Table 1.

Summary of clinical data from randomized trials for AST-120

Reference	Approach	Patients	N	Treatment	Parameters	Results
Shoji et al23	Open-label 12-month observation period followed by 12-month treatment period	Moderate CKD (baseline GFR 20–70 mL/minute; declined by ≥5 mL/minute during 12-month observation period)	43	Conventional treatment (diet + blood pressure management [n = 13]) AST-120 (6 g/day) + conventional treatment (n=l4)	Primary endpoint: mean change in GFR*	No significant difference between AST-120 versus conventional treatment for primary endpoint Mean change in GFR was significantly different following 12 months of treatment with AST-120 versus that observed in the same patients during the observation period
Nakamura et al24		Chronic renal failure	50	Conventional treatment AST-120 (6 g/day) + conventional treatment	sCr, proteinuria, eGFR	After 12 months, AST-120 significantly inhibited the increase in sCr and significantly reduced proteinuria versus conventional treatment No significant difference in the decline in eGFR with AST-120 versus conventional treatment
Konishi et al25	Open-label	Early-stage diabetic nephropathy	16	Conventional treatment AST-120 (6 g/day) + conventional treatment	sCr, urinary indoxyl sulfate	After 12 months, AST-120 significantly reduced sCr and urinary indoxyl sulfate levels versus conventional treatment alone
Akizawa et al26	Randomized, controlled	CKD (baseline sCr < 5.0 mg/dL)	460	Conventional treatment AST-120 (6 g/day) + conventional treatment	Primary endpoint: doubling of sCr, increase in sCr to ≥6.0 mg/dL, ESRD†, or death	After 56 weeks, there was no difference between AST-120 and conventional treatment with regard to primary endpoint (42 versus 43 patients) eGFR declined significantly less with AST-120 versus conventional treatment Estimated CrCI decreased significantly less compared with baseline with AST-120 versus conventional therapy alone
Marier et al27	Double-blind, placebo-controlled, cross-over 7 days treatment, 9 days washout	Mild stable CKD (baseline sCr 1.5–6.0 mg/dL)	20	Placebo + conventional treatment AST-120 (9 g/day) + conventional treatment	sCr, UcrV, CCr, URCL, safety	No significant differences were observed for sCr, UcrV, CCr, or URCL Most AEs were mild to moderate in severity and primarily GI-related.

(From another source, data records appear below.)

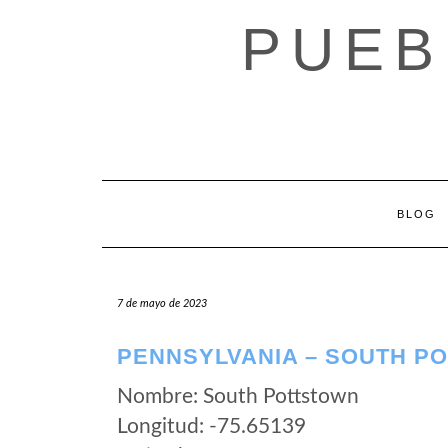
Saltar
PUEB
al
contenido
BLOG
7 de mayo de 2023
PENNSYLVANIA – SOUTH P
Nombre: South Pottstown
Longitud: -75.65139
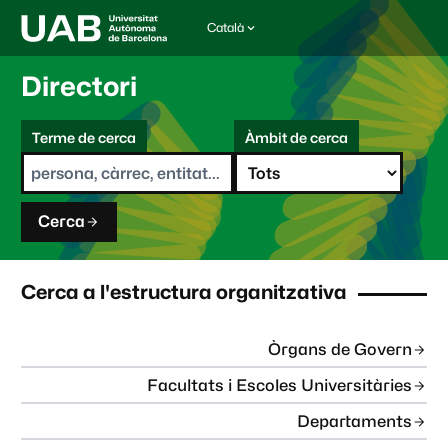
Català
I
d
i
Directori
o
m
C
a
Terme de cerca
Àmbit de cerca
s
e
e
r
l
c
e
a
c
Cerca
c
i
o
n
Cerca a l'estructura organitzativa
a
t
:
Òrgans de Govern
Facultats i Escoles Universitàries
Departaments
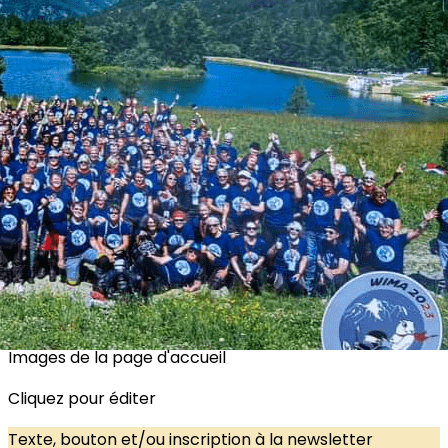
Exporter les lignes sélectionnées
Exporter toutes les colonnes
Exporter uniquement les colonnes affichées
Menu
<
>
Notre Histoire
Pourquoi adhérer à la WIMA ?
Les pionnières
?>
Images de la page d'accueil
Cliquez pour éditer
Texte, bouton et/ou inscription à la newsletter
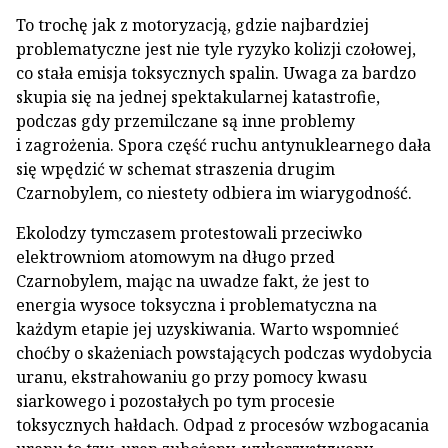
To trochę jak z motoryzacją, gdzie najbardziej
problematyczne jest nie tyle ryzyko kolizji czołowej,
co stała emisja toksycznych spalin. Uwaga za bardzo
skupia się na jednej spektakularnej katastrofie,
podczas gdy przemilczane są inne problemy
i zagrożenia. Spora część ruchu antynuklearnego dała
się wpędzić w schemat straszenia drugim
Czarnobylem, co niestety odbiera im wiarygodność.
Ekolodzy tymczasem protestowali przeciwko
elektrowniom atomowym na długo przed
Czarnobylem, mając na uwadze fakt, że jest to
energia wysoce toksyczna i problematyczna na
każdym etapie jej uzyskiwania. Warto wspomnieć
choćby o skażeniach powstających podczas wydobycia
uranu, ekstrahowaniu go przy pomocy kwasu
siarkowego i pozostałych po tym procesie
toksycznych hałdach. Odpad z procesów wzbogacania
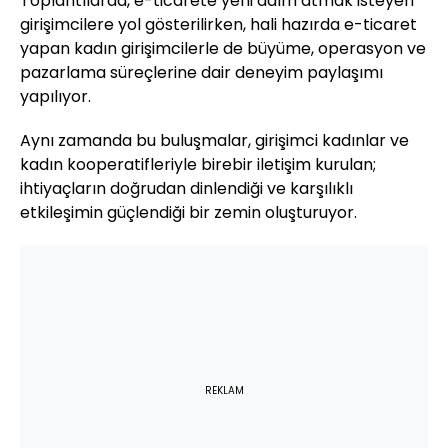
Toplantılarda, e-ticarete yeni adım atmak isteyen
girişimcilere yol gösterilirken, hali hazırda e-ticaret
yapan kadın girişimcilerle de büyüme, operasyon ve
pazarlama süreçlerine dair deneyim paylaşımı
yapılıyor.
Aynı zamanda bu buluşmalar, girişimci kadınlar ve
kadın kooperatifleriyle birebir iletişim kurulan;
ihtiyaçların doğrudan dinlendiği ve karşılıklı
etkileşimin güçlendiği bir zemin oluşturuyor.
REKLAM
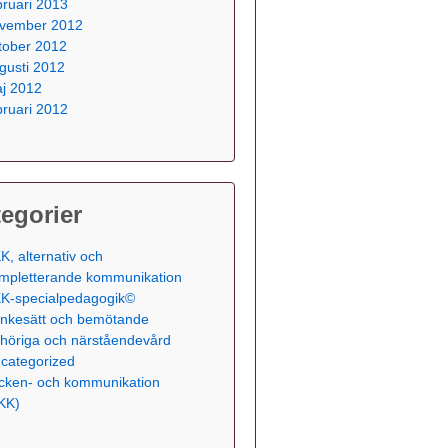
bruari 2013
vember 2012
tober 2012
gusti 2012
j 2012
bruari 2012
egorier
K, alternativ och
mpletterande kommunikation
K-specialpedagogik©
nkesätt och bemötande
höriga och närståendevård
categorized
cken- och kommunikation
KK)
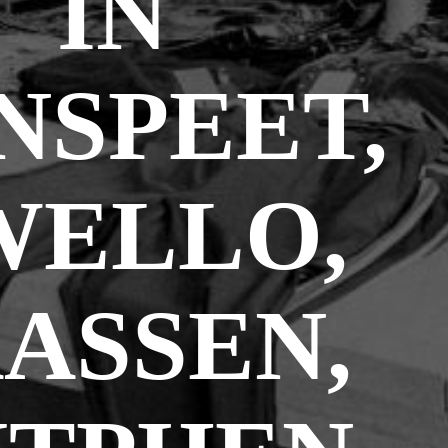
IN
NSPEET,
WELLO,
ASSEN,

No patients discontinued due to AEs
Schulman et al28	Double-blind, placebo-controlled 12-week treatment period	Moderate to severe CKD (baseline sCr 3.0–6.0 mg/dL)	157	Placebo + adequate protein-intake diet AST-120 (2.7, 6.3, 9.0 g/day) + adequate protein-intake diet	Primary endpoint: change in serum indoxyl sulfate level from baseline	Mean serum indoxyl sulfate levels decreased from baseline for the 9.0 and 6.3 g/day AST-120 treatment groups at week 12

Notes:

^*Directly measured by iothalamate clearance

^†need for hemodialysis or transplantation.

Abbreviations: AE, adverse event; CCr, creatinine clearance; CKD, chronic kidney disease; ESRD, end-stage renal disease; GFR, glomerular filtration rate; GI, gastrointestinal; sCr, serum creatinine; UcrV, 24-hour urinary creatinine; URCL, urea nitrogen clearance.